Your objective - The records below are to be written out exactly, with every picture omitted.

Records to use -
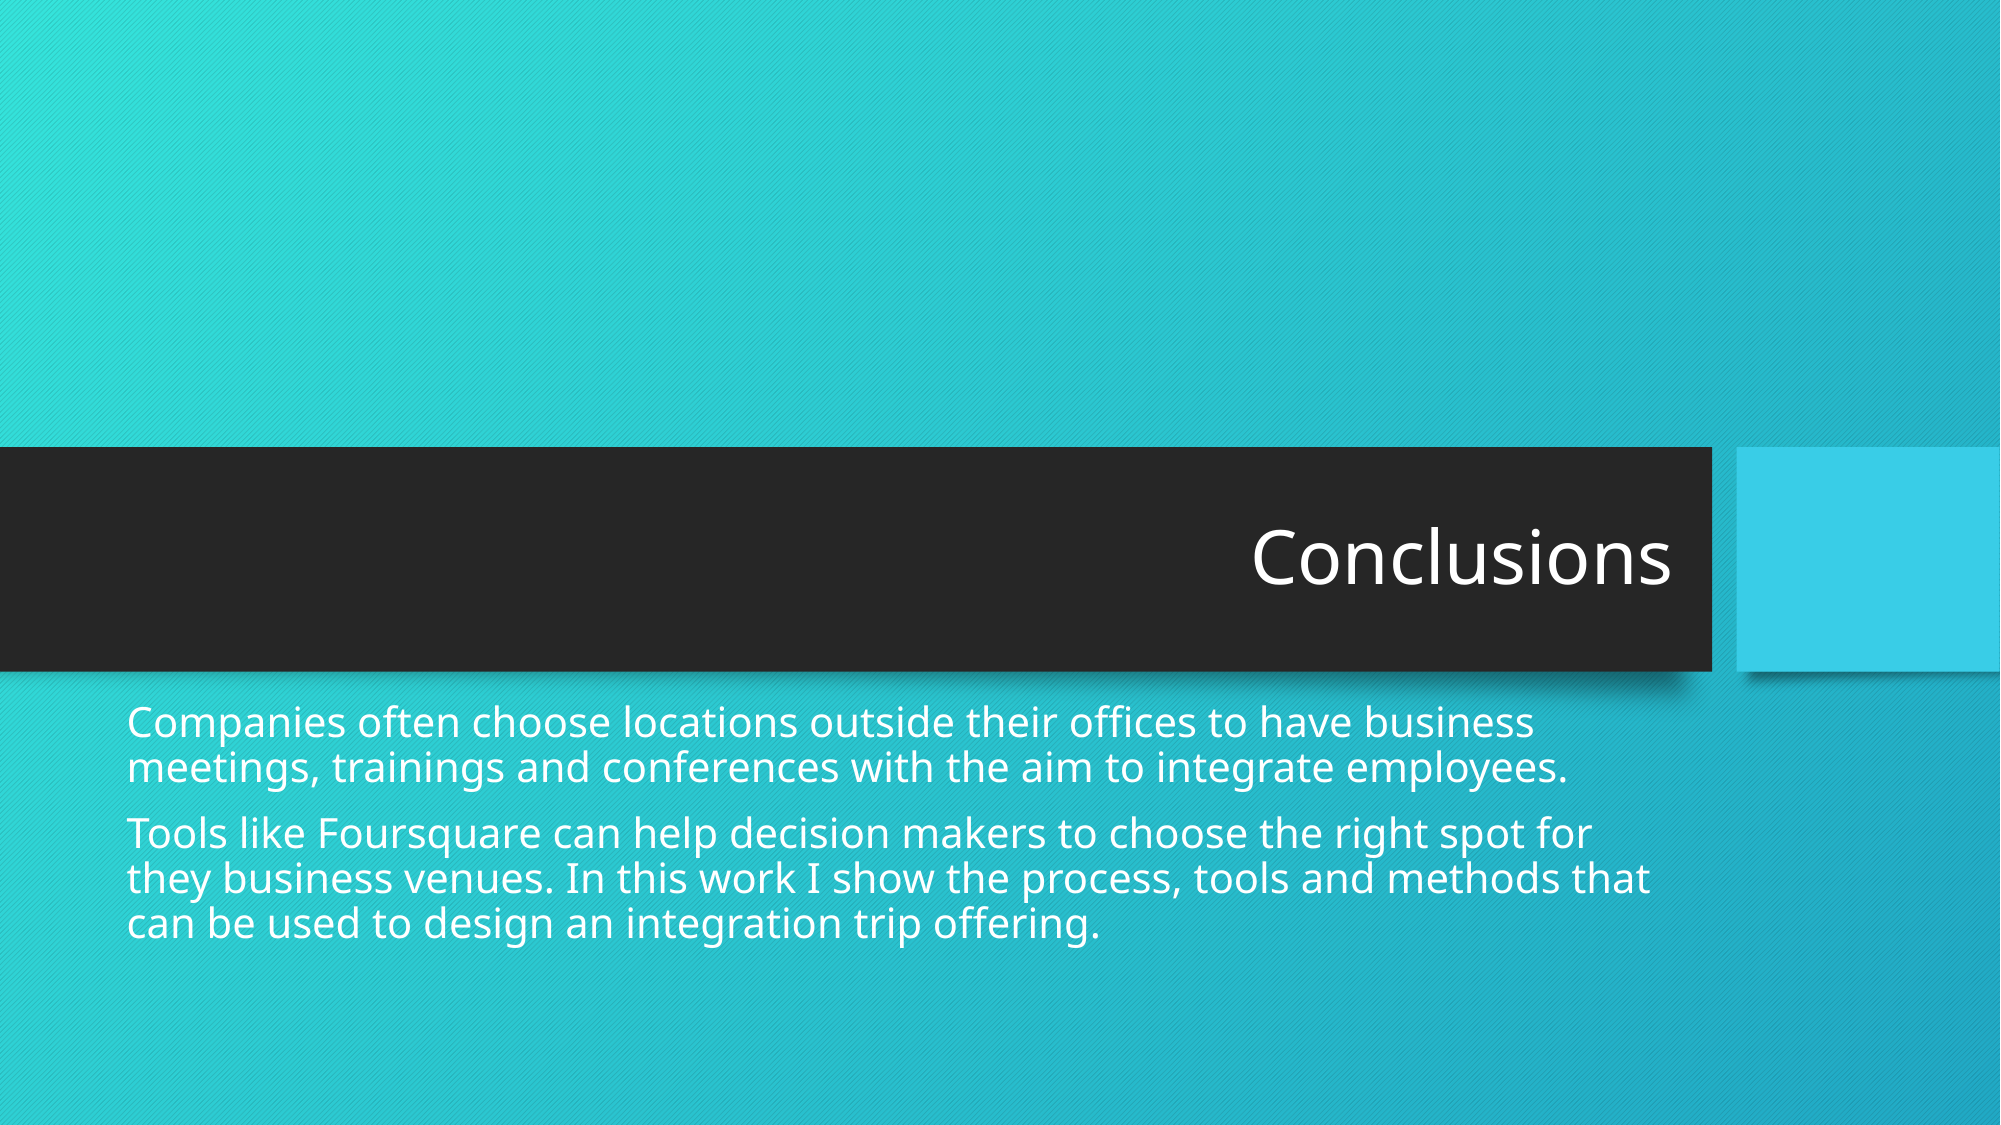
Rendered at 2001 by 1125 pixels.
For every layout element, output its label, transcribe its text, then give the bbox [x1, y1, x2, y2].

list Companies often choose locations outside their offices to have business meetings, trainings and conferences with the aim to integrate employees. Tools like Foursquare can help decision makers to choose the right spot for they business venues. In this work I show the process, tools and methods that can be used to design an integration trip offering. [111, 694, 1689, 974]
picture [1736, 672, 2000, 695]
picture [0, 672, 1713, 724]
title Conclusions [111, 470, 1689, 650]
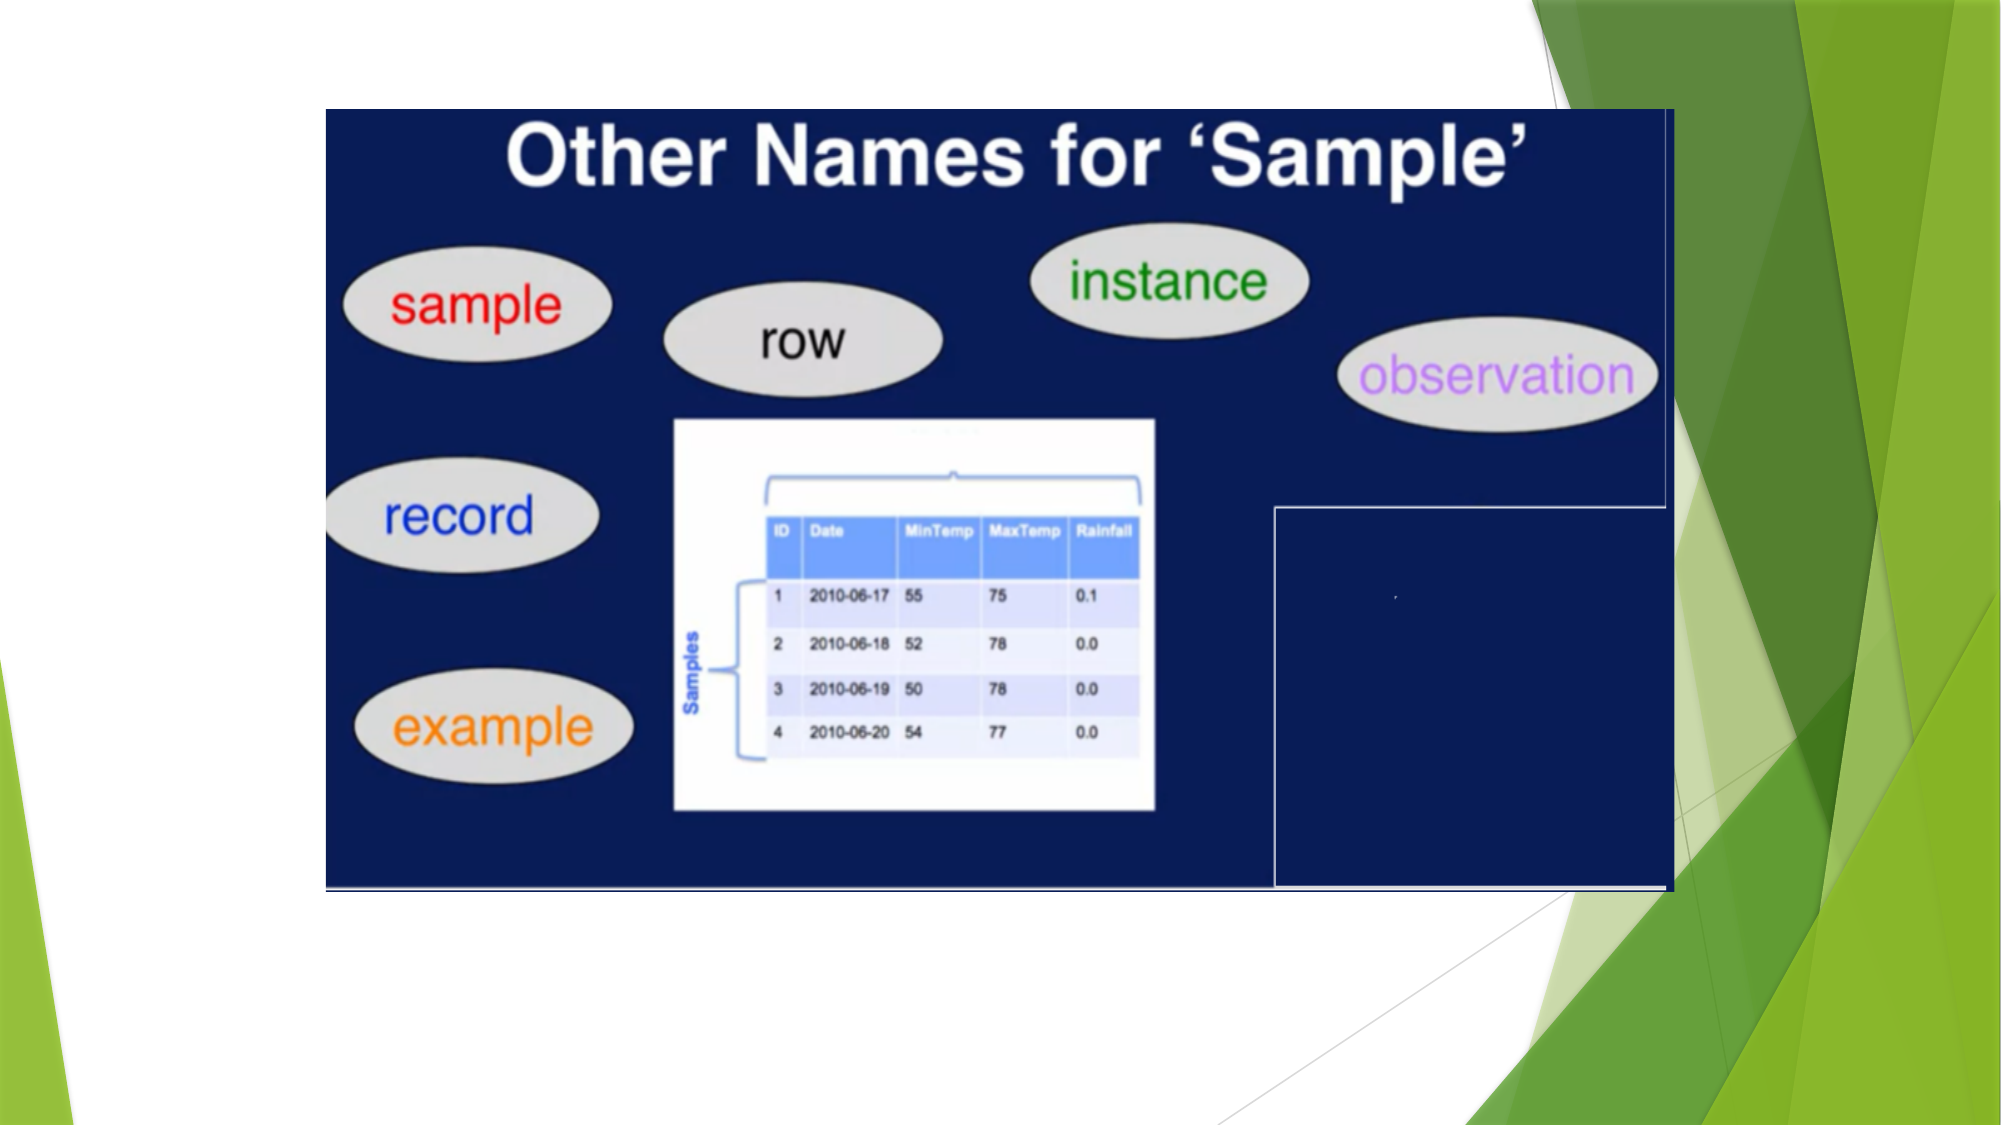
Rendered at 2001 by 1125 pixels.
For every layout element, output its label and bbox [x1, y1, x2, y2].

Output for this exercise -
Rendered at 2001 by 1125 pixels.
For every layout element, output its label, transcribe its text, then give the bbox [x1, y1, x2, y2].

list Companies often choose locations outside their offices to have business meetings, trainings and conferences with the aim to integrate employees. Tools like Foursquare can help decision makers to choose the right spot for they business venues. In this work I show the process, tools and methods that can be used to design an integration trip offering. [111, 694, 1689, 974]
picture [1736, 672, 2000, 695]
picture [0, 672, 1713, 724]
title Conclusions [111, 470, 1689, 650]
Rendered at 2001 by 1125 pixels.
For every layout element, output its label and bbox [x1, y1, x2, y2].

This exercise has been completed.